Read the listing and extract each line that includes the word "assertions".

**Exercise inputs**
>>>

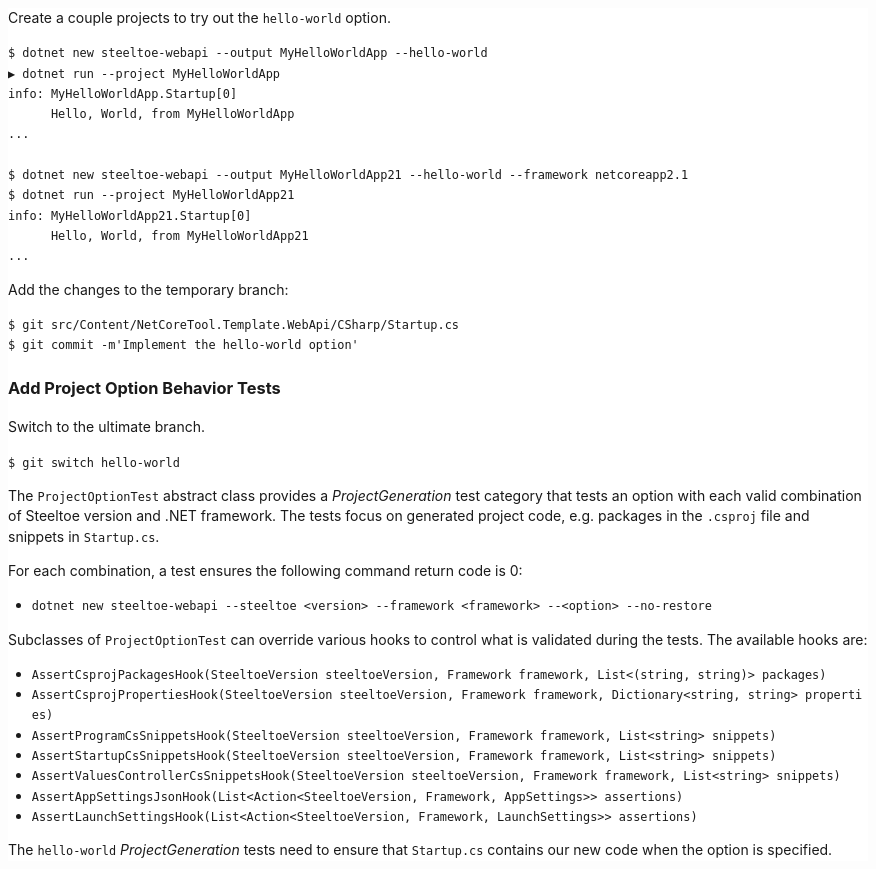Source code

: Create a couple projects to try out the `hello-world` option.

```
$ dotnet new steeltoe-webapi --output MyHelloWorldApp --hello-world
▶ dotnet run --project MyHelloWorldApp
info: MyHelloWorldApp.Startup[0]
      Hello, World, from MyHelloWorldApp
...

$ dotnet new steeltoe-webapi --output MyHelloWorldApp21 --hello-world --framework netcoreapp2.1
$ dotnet run --project MyHelloWorldApp21
info: MyHelloWorldApp21.Startup[0]
      Hello, World, from MyHelloWorldApp21
...
```

Add the changes to the temporary branch:
```
$ git src/Content/NetCoreTool.Template.WebApi/CSharp/Startup.cs
$ git commit -m'Implement the hello-world option'
```

### Add Project Option Behavior Tests

Switch to the ultimate branch.
```
$ git switch hello-world
```

The `ProjectOptionTest` abstract class provides a _ProjectGeneration_ test category that tests an option with each valid combination of Steeltoe version and .NET framework.
The tests focus on generated project code, e.g. packages in the `.csproj` file and snippets in `Startup.cs`.

For each combination, a test ensures the following command return code is 0:
* `dotnet new steeltoe-webapi --steeltoe <version> --framework <framework> --<option> --no-restore`

Subclasses of `ProjectOptionTest` can override various hooks to control what is validated during the tests.
The available hooks are:
* `AssertCsprojPackagesHook(SteeltoeVersion steeltoeVersion, Framework framework, List<(string, string)> packages)`
* `AssertCsprojPropertiesHook(SteeltoeVersion steeltoeVersion, Framework framework, Dictionary<string, string> properties)`
* `AssertProgramCsSnippetsHook(SteeltoeVersion steeltoeVersion, Framework framework, List<string> snippets)`
* `AssertStartupCsSnippetsHook(SteeltoeVersion steeltoeVersion, Framework framework, List<string> snippets)`
* `AssertValuesControllerCsSnippetsHook(SteeltoeVersion steeltoeVersion, Framework framework, List<string> snippets)`
* `AssertAppSettingsJsonHook(List<Action<SteeltoeVersion, Framework, AppSettings>> assertions)`
* `AssertLaunchSettingsHook(List<Action<SteeltoeVersion, Framework, LaunchSettings>> assertions)`

The `hello-world` _ProjectGeneration_ tests need to ensure that `Startup.cs` contains our new code when the option is specified.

<<<

**Written response**
* `AssertAppSettingsJsonHook(List<Action<SteeltoeVersion, Framework, AppSettings>> assertions)`
* `AssertLaunchSettingsHook(List<Action<SteeltoeVersion, Framework, LaunchSettings>> assertions)`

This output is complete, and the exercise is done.